When a conversation is needed to resolve the problem, the practice must call a claims representative at the insurer. Waiting your turn may take more than an hour, and the problem still may not be fixed.
“It helps to cultivate a relationship with a particular rep,” said Mike Coppola, chief operating officer at AMGA consulting. “That will make it easier to resolve issues.”
If the rep did not resolve the problem, escalate to a network manager at the plan.
“The network manager has more authority and knowledge, but they should not be the first call,” Capps said. “If you get overly aggressive with an insurer, they may retaliate by dropping their contract with you.” Small practices are especially vulnerable, he added.

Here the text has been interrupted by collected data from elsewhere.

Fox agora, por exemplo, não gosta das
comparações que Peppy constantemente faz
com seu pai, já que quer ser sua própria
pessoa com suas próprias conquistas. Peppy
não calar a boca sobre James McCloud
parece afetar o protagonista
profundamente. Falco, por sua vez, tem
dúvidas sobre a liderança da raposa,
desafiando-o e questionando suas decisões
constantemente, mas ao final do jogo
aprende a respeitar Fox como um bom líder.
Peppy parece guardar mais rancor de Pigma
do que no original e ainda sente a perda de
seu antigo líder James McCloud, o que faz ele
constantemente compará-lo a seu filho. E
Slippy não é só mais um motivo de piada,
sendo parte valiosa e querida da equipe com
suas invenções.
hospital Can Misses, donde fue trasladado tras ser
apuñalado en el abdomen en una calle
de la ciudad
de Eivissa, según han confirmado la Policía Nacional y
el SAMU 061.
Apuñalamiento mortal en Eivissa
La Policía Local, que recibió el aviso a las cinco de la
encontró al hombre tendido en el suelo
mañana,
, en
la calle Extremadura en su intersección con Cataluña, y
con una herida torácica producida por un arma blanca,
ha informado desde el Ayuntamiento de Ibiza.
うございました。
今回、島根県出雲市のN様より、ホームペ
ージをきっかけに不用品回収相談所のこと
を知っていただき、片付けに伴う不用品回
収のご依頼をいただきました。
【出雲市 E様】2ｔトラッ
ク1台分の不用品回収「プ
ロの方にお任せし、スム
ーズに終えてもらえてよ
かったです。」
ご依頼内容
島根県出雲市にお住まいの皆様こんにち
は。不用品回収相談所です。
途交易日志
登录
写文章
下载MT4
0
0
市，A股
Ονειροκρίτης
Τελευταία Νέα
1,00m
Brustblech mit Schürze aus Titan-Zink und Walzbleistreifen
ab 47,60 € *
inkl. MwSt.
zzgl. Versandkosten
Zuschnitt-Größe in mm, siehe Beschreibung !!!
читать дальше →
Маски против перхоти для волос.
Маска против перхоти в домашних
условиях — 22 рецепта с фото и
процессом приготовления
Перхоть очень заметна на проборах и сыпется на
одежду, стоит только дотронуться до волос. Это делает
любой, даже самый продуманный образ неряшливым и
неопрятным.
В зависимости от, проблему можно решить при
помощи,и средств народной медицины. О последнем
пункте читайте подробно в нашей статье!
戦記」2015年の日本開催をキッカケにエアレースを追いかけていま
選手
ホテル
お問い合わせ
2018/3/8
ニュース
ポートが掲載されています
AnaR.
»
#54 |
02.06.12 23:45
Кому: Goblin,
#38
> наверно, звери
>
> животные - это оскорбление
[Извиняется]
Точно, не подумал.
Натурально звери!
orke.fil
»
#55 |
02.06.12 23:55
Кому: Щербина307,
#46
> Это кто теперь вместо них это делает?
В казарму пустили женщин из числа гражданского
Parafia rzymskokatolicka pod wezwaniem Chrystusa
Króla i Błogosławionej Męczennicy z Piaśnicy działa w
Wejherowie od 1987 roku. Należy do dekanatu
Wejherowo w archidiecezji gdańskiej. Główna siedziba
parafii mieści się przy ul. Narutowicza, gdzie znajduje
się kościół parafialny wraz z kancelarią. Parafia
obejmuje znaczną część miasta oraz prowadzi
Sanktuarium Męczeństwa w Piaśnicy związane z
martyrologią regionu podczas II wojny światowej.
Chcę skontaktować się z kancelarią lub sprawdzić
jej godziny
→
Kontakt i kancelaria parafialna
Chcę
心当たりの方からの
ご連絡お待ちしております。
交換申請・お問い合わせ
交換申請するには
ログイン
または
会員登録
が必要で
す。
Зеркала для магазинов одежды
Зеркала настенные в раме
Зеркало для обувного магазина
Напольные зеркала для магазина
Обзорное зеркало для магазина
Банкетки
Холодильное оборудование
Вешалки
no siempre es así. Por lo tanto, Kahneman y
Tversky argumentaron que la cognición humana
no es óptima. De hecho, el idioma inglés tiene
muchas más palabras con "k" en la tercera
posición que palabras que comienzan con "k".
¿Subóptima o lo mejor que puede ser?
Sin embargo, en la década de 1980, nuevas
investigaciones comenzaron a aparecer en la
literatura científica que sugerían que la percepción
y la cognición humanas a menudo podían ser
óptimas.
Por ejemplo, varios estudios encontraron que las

“You should let the process unfold,” Capps advised. “Let’s say you talked with the claims rep and they agreed to reprocess the claim, but it did not happen. At that point, you might call the network manager and note that under the state’s Prompt Pay penalty, delaying payments involves an interest fee.”
“If the insurer refuses to make good on your claim, the next step could be arbitration,” Capps said. “You will need to hire an attorney and pay a fee of $15,000-$20,000.” He said this can be justified by bundling together many different claims worth more than the cost. He added that many doctors shy away from arbitration, but well-prepared practices have good chances of winning their cases.
Ameliorating underpayments requires reducing billing errors, identifying underpayments, and contacting insurers to obtain the correct payment. Practices must know the contracted rates and payment rules. Software can help identify potential underpayments, but verifying the underpayment still requires manual work. Insurers often agree to make good on simple underpayments, but in many cases, practices have to take multiple steps with the insurer to get the money.